= Exercise =
Which lines in the records below contain the word "Skipping"? Return each of them.

= Extracted material =
================
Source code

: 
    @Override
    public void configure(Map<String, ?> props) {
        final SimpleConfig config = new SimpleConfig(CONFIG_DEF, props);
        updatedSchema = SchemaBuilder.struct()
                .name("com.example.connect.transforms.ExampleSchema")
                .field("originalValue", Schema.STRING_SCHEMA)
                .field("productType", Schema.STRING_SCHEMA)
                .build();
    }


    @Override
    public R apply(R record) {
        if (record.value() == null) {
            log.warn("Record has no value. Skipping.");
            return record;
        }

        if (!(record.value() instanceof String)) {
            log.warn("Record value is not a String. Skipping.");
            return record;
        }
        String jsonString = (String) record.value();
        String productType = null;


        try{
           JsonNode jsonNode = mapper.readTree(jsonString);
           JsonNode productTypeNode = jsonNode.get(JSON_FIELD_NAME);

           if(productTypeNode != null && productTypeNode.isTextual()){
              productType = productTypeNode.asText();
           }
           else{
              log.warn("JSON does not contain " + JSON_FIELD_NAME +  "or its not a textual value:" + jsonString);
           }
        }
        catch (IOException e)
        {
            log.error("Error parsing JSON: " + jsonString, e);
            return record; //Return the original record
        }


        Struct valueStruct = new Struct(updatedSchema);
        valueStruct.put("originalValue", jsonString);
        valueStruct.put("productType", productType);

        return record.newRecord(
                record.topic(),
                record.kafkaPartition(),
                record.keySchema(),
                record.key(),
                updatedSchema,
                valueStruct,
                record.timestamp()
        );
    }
================
= Solved exercise =
            log.warn("Record has no value. Skipping.");
            log.warn("Record value is not a String. Skipping.");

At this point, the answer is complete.